NYC Diamond Blog has been informing our followers for close to a year now that Exchange Traded Funds consisting exclusively of Brilliant Cut Round Diamonds are close to becoming a reality.
That information has been confirmed by our industry contacts, and now here is the latest from an internal trade publication confirming that this innovation will in fact be more widespread than original foretasted.
Indications are that by the end of calendar year, there will be a number of traded portfolios on the investment market that are based on diamond commodities, according to the Economic Times. Among the firms intending to turn precious gems into trading commodities are Swatch’s Canadian retail chain Harry Winston.
IndexQ, a firm that has already brought over a dozen exchange-traded funds, or ETF’s, to market in recent years, is close to actualizing its plan to do the same for diamonds, first reported here two years ago. The Securities and Exchange Commission is now considering its proposal, to be based on 1-carat gems that would be stored in an Antwerp vault.
Harry Winston is collaborating with a Swiss asset manager to establish a quarter-billion dollar fund which would funnel hedge fund and pension cash into purchases of its own diamonds ranging from half a carat to six carats.
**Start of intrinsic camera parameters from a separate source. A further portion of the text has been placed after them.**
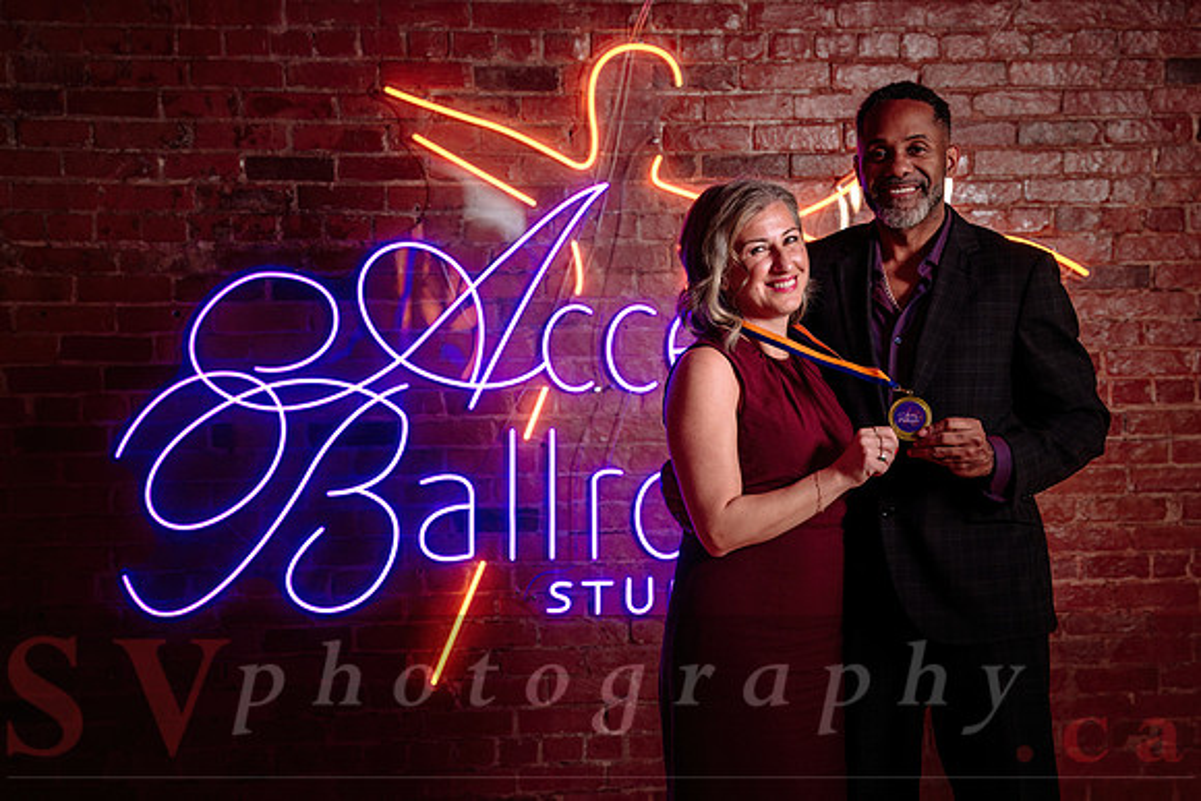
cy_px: 407
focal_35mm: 63
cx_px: 605
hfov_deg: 31.7
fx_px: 2113
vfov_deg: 21.5
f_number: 3.2
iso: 500
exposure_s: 1/200
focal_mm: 58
Diamond industry expert Martin Rapaport has also hinted that he intends to release investor-friendly diamond products by year’s end, but gave no details.
Diamond industry players hope to repeat the success of the gold market, where investment has driven growth to great heights. According to the Economic Times, commodification of diamonds was tried in the past but it didn’t take, in part because it made little sense when the diamond industry was dominated by a single company, De Beers.